Input:
-*-*-

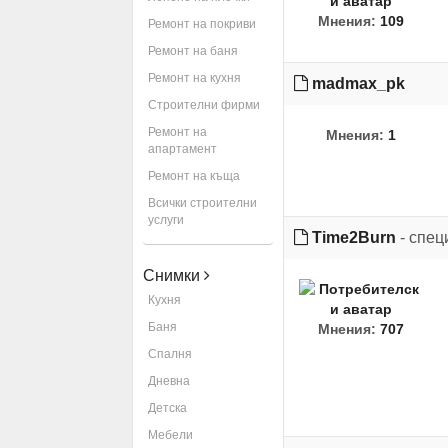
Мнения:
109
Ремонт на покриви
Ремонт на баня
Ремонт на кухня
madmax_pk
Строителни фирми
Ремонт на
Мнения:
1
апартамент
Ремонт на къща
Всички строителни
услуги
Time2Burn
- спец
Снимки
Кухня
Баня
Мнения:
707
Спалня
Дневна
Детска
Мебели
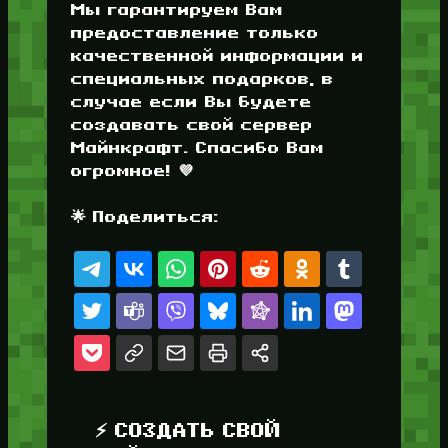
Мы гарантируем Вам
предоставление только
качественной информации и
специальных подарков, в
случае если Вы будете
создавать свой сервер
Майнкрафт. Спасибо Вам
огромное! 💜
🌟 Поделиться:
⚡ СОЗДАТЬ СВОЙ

-*-*-

Instruction: Copy each entry exactly as written. Pictures do not belong in the copy.

Result of the task:
Мнения:
109
Ремонт на покриви
Ремонт на баня
Ремонт на кухня
madmax_pk
Строителни фирми
Ремонт на
Мнения:
1
апартамент
Ремонт на къща
Всички строителни
услуги
Time2Burn
- спец
Снимки
Кухня
Баня
Мнения:
707
Спалня
Дневна
Детска
Мебели
Мы гарантируем Вам
предоставление только
качественной информации и
специальных подарков, в
случае если Вы будете
создавать свой сервер
Майнкрафт. Спасибо Вам
огромное! 💜
🌟 Поделиться:
⚡ СОЗДАТЬ СВОЙ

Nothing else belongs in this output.